**Bounding boxes with keypoints**
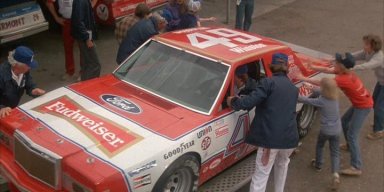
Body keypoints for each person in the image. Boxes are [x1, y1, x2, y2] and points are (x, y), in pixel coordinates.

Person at [227, 53, 299, 192]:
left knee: (261, 174)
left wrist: (233, 101)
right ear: (286, 67)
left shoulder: (268, 82)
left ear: (271, 67)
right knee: (282, 165)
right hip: (290, 138)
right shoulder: (293, 88)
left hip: (271, 140)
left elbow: (248, 102)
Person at [298, 53, 373, 176]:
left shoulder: (342, 79)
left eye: (336, 62)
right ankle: (349, 146)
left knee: (353, 135)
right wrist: (313, 67)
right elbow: (327, 70)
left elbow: (322, 83)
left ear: (341, 66)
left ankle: (356, 166)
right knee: (344, 122)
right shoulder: (345, 72)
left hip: (363, 107)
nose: (334, 63)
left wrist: (303, 78)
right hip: (361, 103)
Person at [298, 78, 342, 191]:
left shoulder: (321, 101)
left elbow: (306, 100)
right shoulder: (335, 98)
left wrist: (293, 93)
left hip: (326, 130)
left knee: (320, 145)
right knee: (335, 152)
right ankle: (335, 175)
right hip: (337, 130)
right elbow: (320, 91)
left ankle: (318, 164)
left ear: (324, 89)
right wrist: (311, 87)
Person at [351, 35, 384, 140]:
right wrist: (341, 59)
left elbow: (367, 66)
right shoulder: (368, 52)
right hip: (381, 82)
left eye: (366, 44)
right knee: (374, 102)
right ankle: (380, 122)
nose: (364, 46)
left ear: (373, 46)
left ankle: (379, 131)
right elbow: (354, 56)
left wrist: (350, 68)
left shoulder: (379, 57)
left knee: (379, 107)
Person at [0, 46, 46, 118]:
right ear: (16, 65)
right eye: (28, 65)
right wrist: (1, 107)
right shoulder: (1, 75)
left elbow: (28, 82)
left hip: (10, 110)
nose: (30, 67)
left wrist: (33, 89)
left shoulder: (24, 71)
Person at [71, 0, 101, 81]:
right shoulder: (81, 1)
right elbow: (78, 21)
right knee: (94, 64)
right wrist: (87, 38)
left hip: (85, 36)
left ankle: (85, 82)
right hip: (85, 37)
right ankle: (90, 85)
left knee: (87, 63)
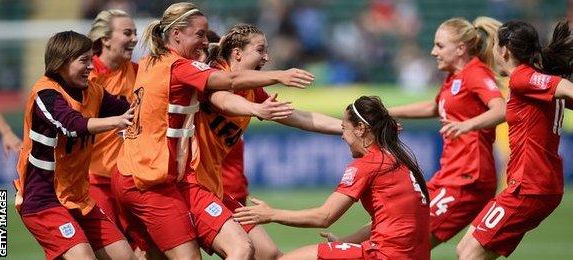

**DIRECTIONS**
Write out every line of the data that holds the word "elbow".

**SOLVED EXERCISE**
left elbow: (248, 102)
right elbow: (327, 70)
left elbow: (322, 83)
left elbow: (306, 100)
right elbow: (320, 91)
left elbow: (367, 66)
right elbow: (354, 56)
left elbow: (28, 82)
right elbow: (78, 21)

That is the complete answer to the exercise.